Mathematician, programmer, wrestler, last action hero... Java / Scala architect, trainer, entrepreneur, author of this blog

  • chaotic3quilibrium

    You missed including “exists” in the section with “forAll”. In my experience, exists is more commonly used than forAll.

    • You know, “exists” checks only presence of a particular single element in a collection. While “forAll” checks that all elements in a collection correspond to a particular rule 🙂

      • chaotic3quilibrium

        Technically, “exists” is the inversion of “forAll”. IOW, whatever Boolean condition must hold for all elements in forAll, the same Boolean condition inverted must only hold for one element in exists.

  • Eugeny Kostarev

    I found useful collect operation. It transform collection to another collection applying partial function
    Let’s create collection of Int from collection of different types
    val l = List(0, 1, “2”, “3”, Some(4), Some(“5”), 6.5)
    //List(0, 1, 2, 3, 5, 6)
    l.collect {
    case i: Int => i
    case i: Double => i.toInt
    case s: String => s.toInt
    case Some(s: String) => s.toInt
    }

    • acjohnson55

      `collect` is extremely useful, although I would recommend avoiding creating a `List[Any]` in the first place.
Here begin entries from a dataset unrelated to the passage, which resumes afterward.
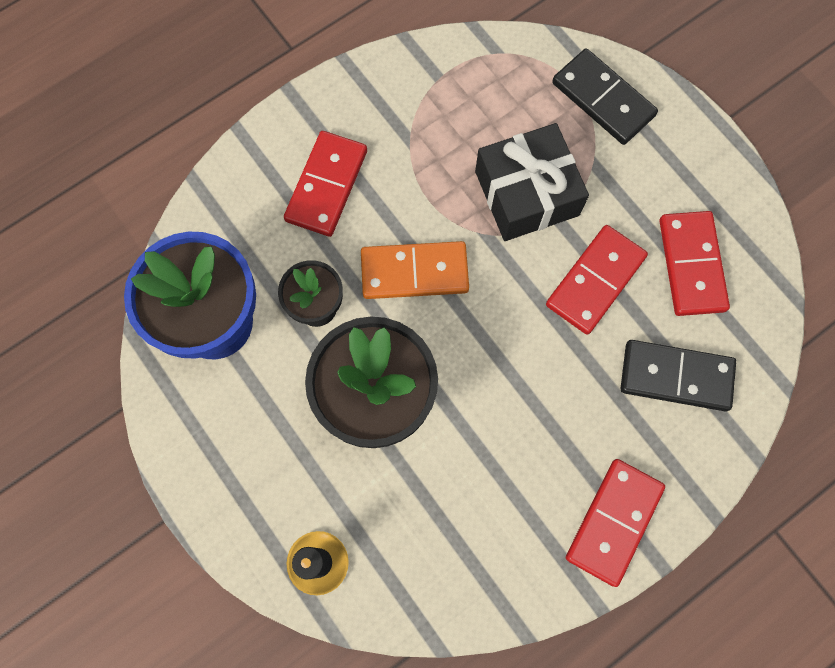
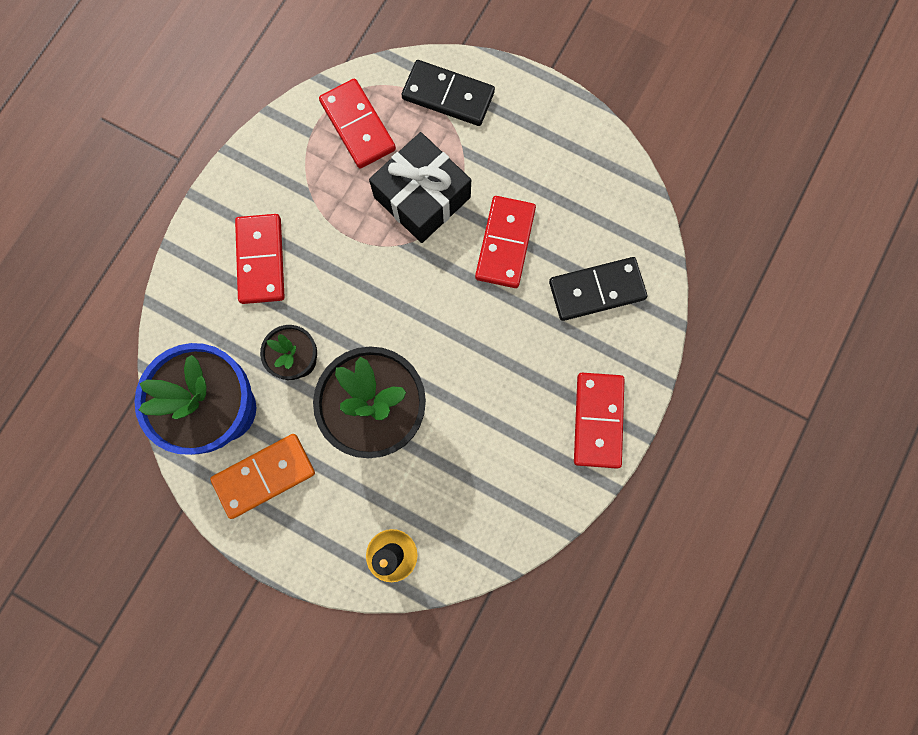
camera: 25 degrees left, 5 degrees up
(414, 272) = (363, 299): orange domino -> orange domino (264, 476)
(691, 265) = (571, 199): red domino -> red domino (357, 126)

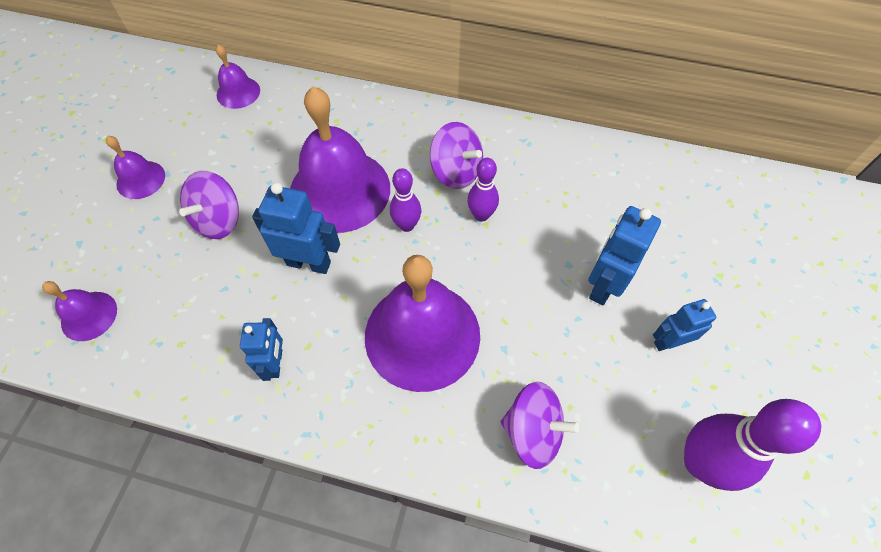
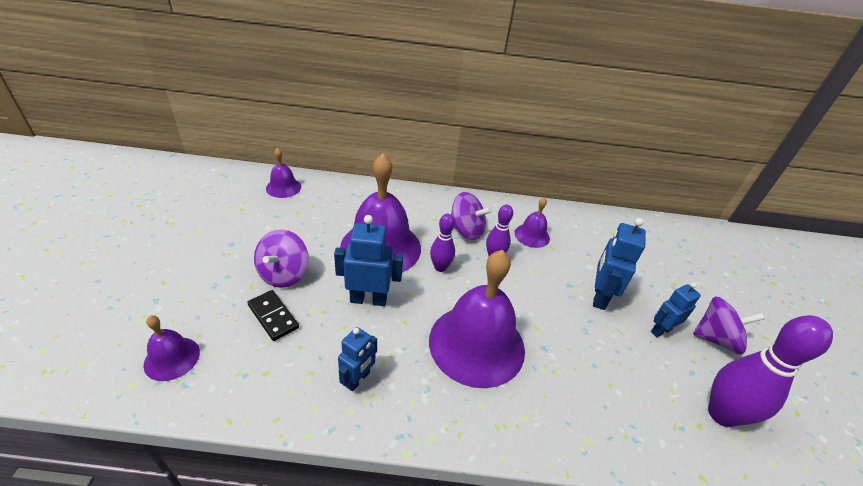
camera: 15 degrees left, 20 degrees down
(140, 179) = (209, 249): purple bell -> purple bell (532, 235)
(198, 275) = (273, 316): none -> black domino
(275, 363) = (358, 379): blue robot -> blue robot turned 45 degrees clockwise
(533, 431) = (589, 408): purple spinning top -> purple spinning top (715, 339)

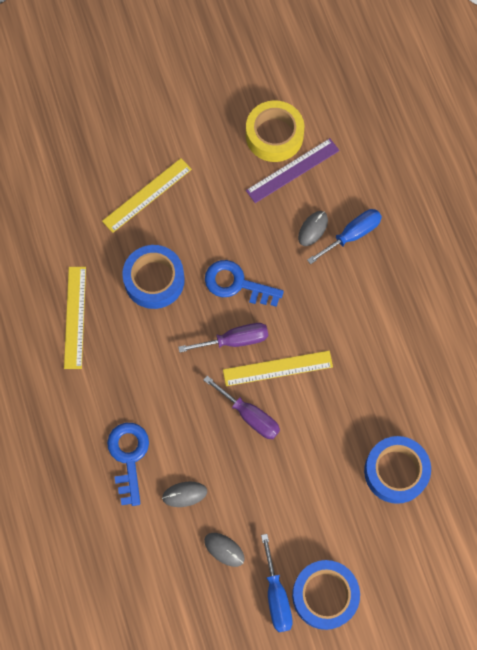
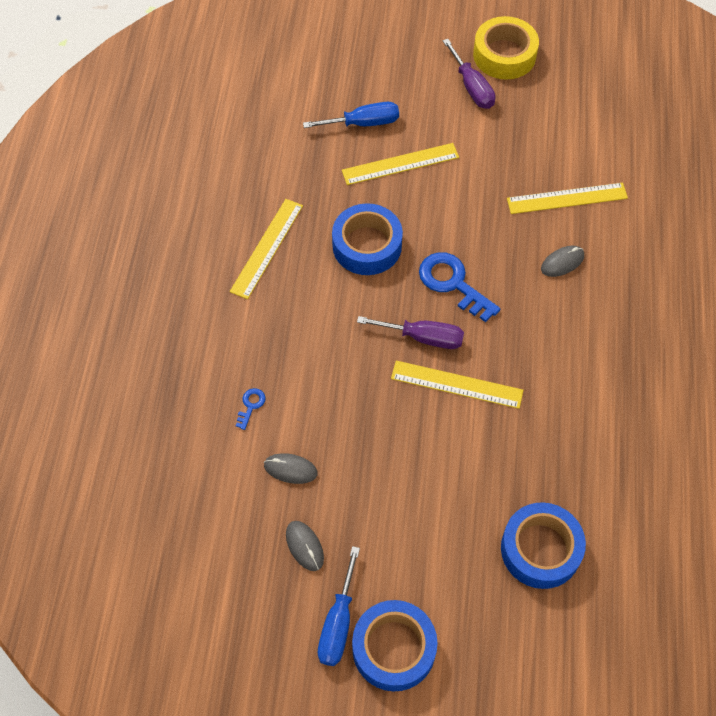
camera: 25 degrees right, 10 degrees down
(129, 457) = (251, 405): blue key -> blue key, size x0.47
(250, 416) = (402, 420): purple screwdriver -> purple screwdriver (472, 87)
(274, 135) = (563, 159): yellow tape -> yellow tape (504, 55)
(292, 170) = (567, 198): purple ruler -> yellow ruler
(352, 235) = (603, 285): blue screwdriver -> blue screwdriver (363, 123)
      `collectFirst` is also a great one, acting as a compact `find` + `map`.

      It’s too bad they couldn’t call it `match`, because that would have been much more obvious name. I assume this is because of the `match` keyword.

    • I note you that `Some(4)` is filtered out from the collection. Really, `collect` can be saw as a compact `filter` + `map`. Any item not defined into the partial function will be filter out. You can also use a simple `map` to transform the collection adding a default case:

      //List(0, 1, 2, 3, 0, 5, 6)
      l.map {
      case i: Int => i
      case i: Double => i.toInt
      case s: String => s.toInt
      case Some(s: String) => s.toInt
      case _ => 0
      }

  • Stefan Wagner

    Your task of function compositions enforces upper- and lowercase characters, but only checks for uppercase. This doesn’t fail, because the data does not include an all uppercase part, which is longer than the one you find, which includes both types. This should be corrected the one or other way.

    scala> val s= "dP4knqw1QAp9AAAAAAA"
    s: String = dP4knqw1QAp9AAAAAAA

    scala> theLongest (s)
    res2: String = AAAAAAA

    scala> def theLongest (s: String): String = {
    | s.split ("[0-9]")
    | .filter (_.exists (ch => ch.isUpper))
    | .filter (_.exists (ch => ch.isLower))
    | .maxBy (_.length)
    | }
    theLongest: (s: String)String

    scala> theLongest (s)
    res3: String = QAp

    • Wow! Stefan, thanks that you corrected me.
      Will fix the code 🙂

  • Zafar

    Would be helpful also to see the algorithms these nice functions use – time complexity.

  • You can saw `map` as a transformation “one to one”. Original and result has the same number of items. On the other hand, `flatMap` can be saw as a transformation “one to zero o more” items.

    Also, `Option` can be saw a collections with zero or one items.